*DIRECTIONS*: Copy every one of the records below word for word, but leave the pictures out.

*Dataset entries*:
BEGIN
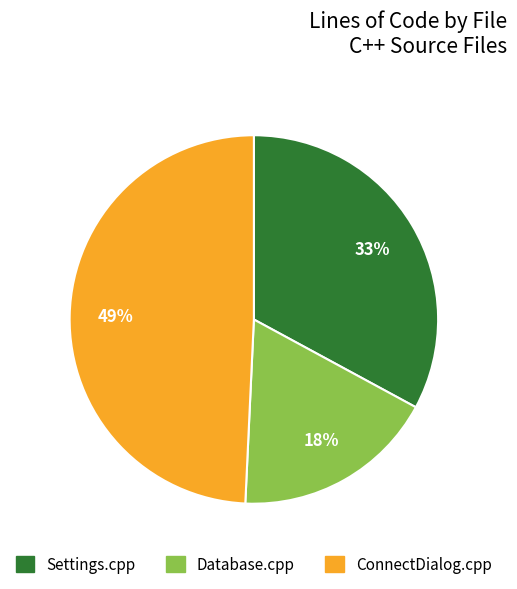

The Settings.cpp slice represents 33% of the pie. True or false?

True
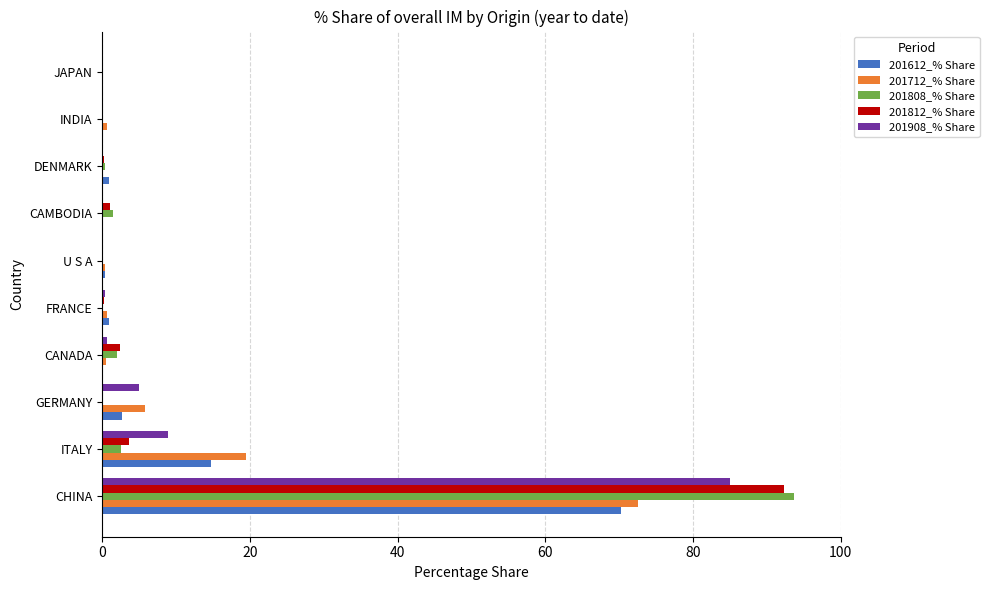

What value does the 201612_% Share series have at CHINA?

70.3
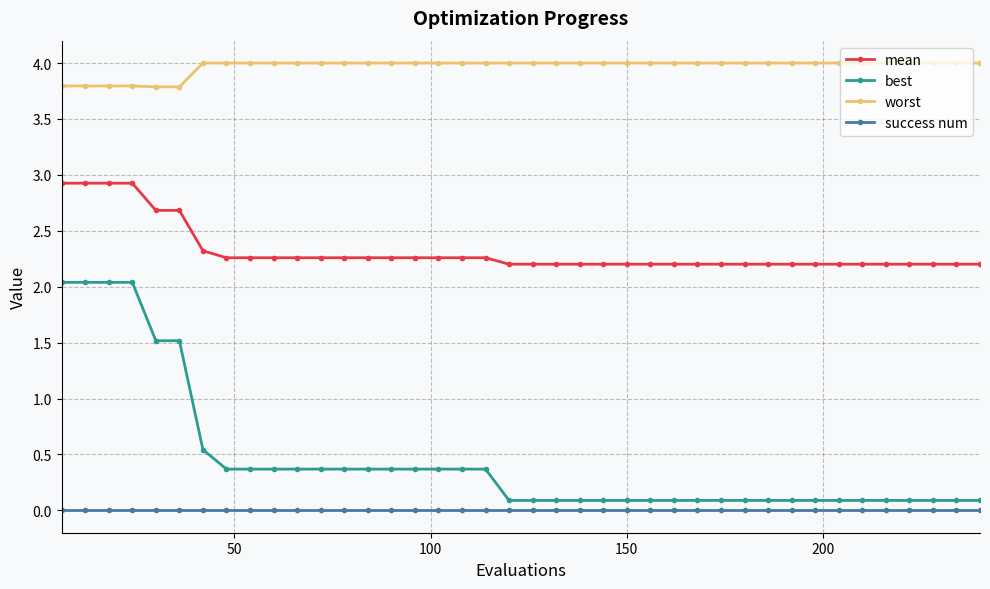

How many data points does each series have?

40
END
*THE COMPLETED TASK*:
The Settings.cpp slice represents 33% of the pie. True or false?

True

What value does the 201612_% Share series have at CHINA?

70.3

How many data points does each series have?

40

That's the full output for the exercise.